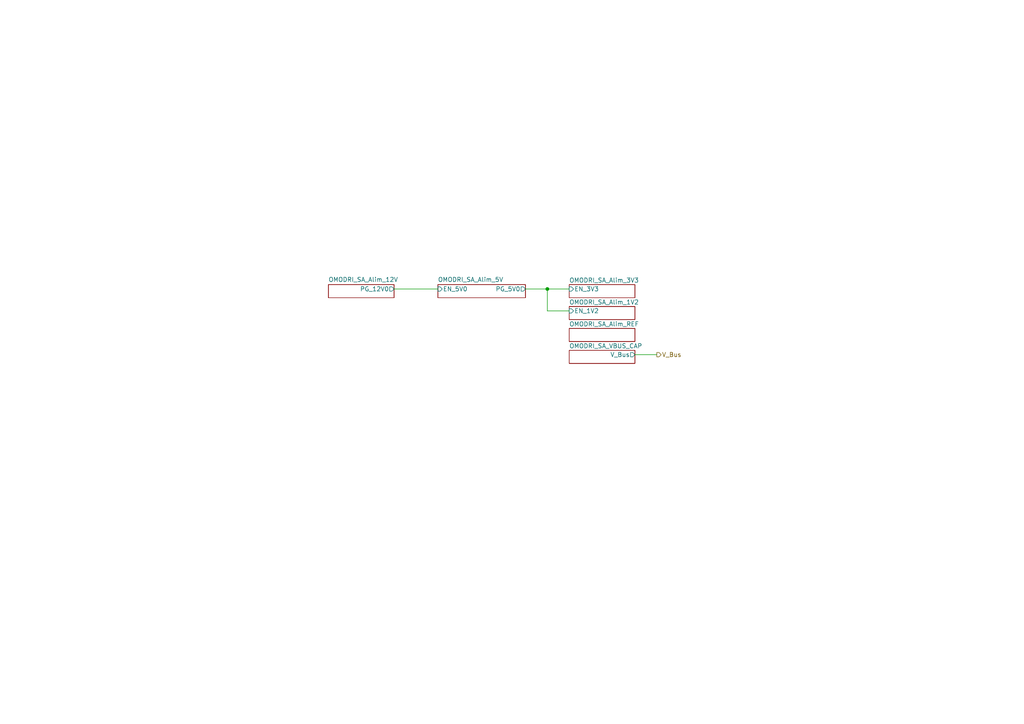
<source format=kicad_sch>
(kicad_sch
	(version 20231120)
	(generator "eeschema")
	(generator_version "8.0")
	(uuid "07c27aa0-81d0-44dc-a814-4d9b85a21a00")
	(paper "A4")
	(title_block
		(title "Open MOtor DRiver Initiative  - Single Axis (OMODRI_SA)")
		(date "2024-11-08")
		(rev "1.0")
		(company "LAAS/CNRS")
	)
	(lib_symbols)
	(junction
		(at 158.75 83.82)
		(diameter 0)
		(color 0 0 0 0)
		(uuid "609e776e-b106-4c9a-af1f-5dba14ed2561")
	)
	(wire
		(pts
			(xy 152.4 83.82) (xy 158.75 83.82)
		)
		(stroke
			(width 0)
			(type default)
		)
		(uuid "044e996c-14e5-49e4-9c69-80a5c9ffdc0c")
	)
	(wire
		(pts
			(xy 158.75 83.82) (xy 158.75 90.17)
		)
		(stroke
			(width 0)
			(type default)
		)
		(uuid "1cb6d52f-9807-46b8-bef3-3d7fe0ef298b")
	)
	(wire
		(pts
			(xy 158.75 83.82) (xy 165.1 83.82)
		)
		(stroke
			(width 0)
			(type default)
		)
		(uuid "680f1ba1-12a1-4531-a82a-d36d65f73812")
	)
	(wire
		(pts
			(xy 184.15 102.87) (xy 190.5 102.87)
		)
		(stroke
			(width 0)
			(type default)
		)
		(uuid "699ff2d7-6b88-461a-ab64-19d9d81069e9")
	)
	(wire
		(pts
			(xy 114.3 83.82) (xy 127 83.82)
		)
		(stroke
			(width 0)
			(type default)
		)
		(uuid "a6d8382c-6e45-48d7-8197-52fa9f7e680a")
	)
	(wire
		(pts
			(xy 158.75 90.17) (xy 165.1 90.17)
		)
		(stroke
			(width 0)
			(type default)
		)
		(uuid "cef7840d-4b86-4802-8e06-9b39e6972de0")
	)
	(hierarchical_label "V_Bus"
		(shape output)
		(at 190.5 102.87 0)
		(fields_autoplaced yes)
		(effects
			(font
				(size 1.27 1.27)
			)
			(justify left)
		)
		(uuid "247747b7-20bc-44e1-b6de-981c2cb71ee9")
	)
	(sheet
		(at 127 82.55)
		(size 25.4 3.81)
		(fields_autoplaced yes)
		(stroke
			(width 0)
			(type solid)
		)
		(fill
			(color 0 0 0 0.0000)
		)
		(uuid "00000000-0000-0000-0000-00005f5bd908")
		(property "Sheetname" "OMODRI_SA_Alim_5V"
			(at 127 81.8384 0)
			(effects
				(font
					(size 1.27 1.27)
				)
				(justify left bottom)
			)
		)
		(property "Sheetfile" "OMODRI_Alim_5V.kicad_sch"
			(at 127 86.9446 0)
			(effects
				(font
					(size 1.27 1.27)
				)
				(justify left top)
				(hide yes)
			)
		)
		(pin "EN_5V0" input
			(at 127 83.82 180)
			(effects
				(font
					(size 1.27 1.27)
				)
				(justify left)
			)
			(uuid "dc5df318-ebf5-4002-88f0-9c7b4880bb7d")
		)
		(pin "PG_5V0" output
			(at 152.4 83.82 0)
			(effects
				(font
					(size 1.27 1.27)
				)
				(justify right)
			)
			(uuid "9f1617e1-f84a-480c-9365-261dc9c2eb2c")
		)
		(instances
			(project "omodri_sa_laas"
				(path "/de5b13f0-933a-4c4d-9979-13dc57b13241/00000000-0000-0000-0000-00005f3a3f16"
					(page "21")
				)
			)
		)
	)
	(sheet
		(at 165.1 82.55)
		(size 19.05 3.81)
		(stroke
			(width 0)
			(type solid)
		)
		(fill
			(color 0 0 0 0.0000)
		)
		(uuid "00000000-0000-0000-0000-00005f5be68b")
		(property "Sheetname" "OMODRI_SA_Alim_3V3"
			(at 165.1 82.042 0)
			(effects
				(font
					(size 1.27 1.27)
				)
				(justify left bottom)
			)
		)
		(property "Sheetfile" "OMODRI_Alim_3V3.kicad_sch"
			(at 165.1 86.36 0)
			(effects
				(font
					(size 1.27 1.27)
				)
				(justify left top)
				(hide yes)
			)
		)
		(pin "EN_3V3" input
			(at 165.1 83.82 180)
			(effects
				(font
					(size 1.27 1.27)
				)
				(justify left)
			)
			(uuid "7eae29ac-83a2-4761-a957-df7f39d00135")
		)
		(instances
			(project "omodri_sa_laas"
				(path "/de5b13f0-933a-4c4d-9979-13dc57b13241/00000000-0000-0000-0000-00005f3a3f16"
					(page "22")
				)
			)
		)
	)
	(sheet
		(at 165.1 88.9)
		(size 19.05 3.81)
		(stroke
			(width 0)
			(type solid)
		)
		(fill
			(color 0 0 0 0.0000)
		)
		(uuid "00000000-0000-0000-0000-00005f5bf412")
		(property "Sheetname" "OMODRI_SA_Alim_1V2"
			(at 165.1 88.392 0)
			(effects
				(font
					(size 1.27 1.27)
				)
				(justify left bottom)
			)
		)
		(property "Sheetfile" "OMODRI_Alim_1V2.kicad_sch"
			(at 165.1 93.9296 0)
			(effects
				(font
					(size 1.27 1.27)
				)
				(justify left top)
				(hide yes)
			)
		)
		(pin "EN_1V2" input
			(at 165.1 90.17 180)
			(effects
				(font
					(size 1.27 1.27)
				)
				(justify left)
			)
			(uuid "23e40a22-05cd-4fc7-bee6-6fd45735ab9f")
		)
		(instances
			(project "omodri_sa_laas"
				(path "/de5b13f0-933a-4c4d-9979-13dc57b13241/00000000-0000-0000-0000-00005f3a3f16"
					(page "23")
				)
			)
		)
	)
	(sheet
		(at 165.1 95.25)
		(size 19.05 3.81)
		(stroke
			(width 0)
			(type solid)
		)
		(fill
			(color 0 0 0 0.0000)
		)
		(uuid "00000000-0000-0000-0000-00005f5c0183")
		(property "Sheetname" "OMODRI_SA_Alim_REF"
			(at 165.1 94.742 0)
			(effects
				(font
					(size 1.27 1.27)
				)
				(justify left bottom)
			)
		)
		(property "Sheetfile" "OMODRI_Alim_REF.kicad_sch"
			(at 165.1 99.06 0)
			(effects
				(font
					(size 1.27 1.27)
				)
				(justify left top)
				(hide yes)
			)
		)
		(instances
			(project "omodri_sa_laas"
				(path "/de5b13f0-933a-4c4d-9979-13dc57b13241/00000000-0000-0000-0000-00005f3a3f16"
					(page "24")
				)
			)
		)
	)
	(sheet
		(at 165.1 101.6)
		(size 19.05 3.81)
		(stroke
			(width 0)
			(type solid)
		)
		(fill
			(color 0 0 0 0.0000)
		)
		(uuid "ad1c315f-0cb6-4641-918d-19b8fecb440d")
		(property "Sheetname" "OMODRI_SA_VBUS_CAP"
			(at 165.1 101.092 0)
			(effects
				(font
					(size 1.27 1.27)
				)
				(justify left bottom)
			)
		)
		(property "Sheetfile" "OMODRI_POWER_CAP.kicad_sch"
			(at 165.1 105.41 0)
			(effects
				(font
					(size 1.27 1.27)
				)
				(justify left top)
				(hide yes)
			)
		)
		(pin "V_Bus" output
			(at 184.15 102.87 0)
			(effects
				(font
					(size 1.27 1.27)
				)
				(justify right)
			)
			(uuid "2d0edeb0-31d5-42db-9385-642df1bcb596")
		)
		(instances
			(project "omodri_sa_laas"
				(path "/de5b13f0-933a-4c4d-9979-13dc57b13241/00000000-0000-0000-0000-00005f3a3f16"
					(page "19")
				)
			)
		)
	)
	(sheet
		(at 95.25 82.55)
		(size 19.05 3.81)
		(fields_autoplaced yes)
		(stroke
			(width 0.1524)
			(type solid)
		)
		(fill
			(color 0 0 0 0.0000)
		)
		(uuid "f2e4b637-b410-4c88-a5bd-ca173e5a2c6b")
		(property "Sheetname" "OMODRI_SA_Alim_12V"
			(at 95.25 81.8384 0)
			(effects
				(font
					(size 1.27 1.27)
				)
				(justify left bottom)
			)
		)
		(property "Sheetfile" "OMODRI_Alim_12V.kicad_sch"
			(at 95.25 86.9446 0)
			(effects
				(font
					(size 1.27 1.27)
				)
				(justify left top)
				(hide yes)
			)
		)
		(pin "PG_12V0" output
			(at 114.3 83.82 0)
			(effects
				(font
					(size 1.27 1.27)
				)
				(justify right)
			)
			(uuid "3ff151e8-b124-4ac3-ab51-1eae50fa06db")
		)
		(instances
			(project "omodri_sa_laas"
				(path "/de5b13f0-933a-4c4d-9979-13dc57b13241/00000000-0000-0000-0000-00005f3a3f16"
					(page "20")
				)
			)
		)
	)
)

</source>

— Activity —
Find how many lines above include "Sheetfile"; reply with the number only.

— Exercise response —
6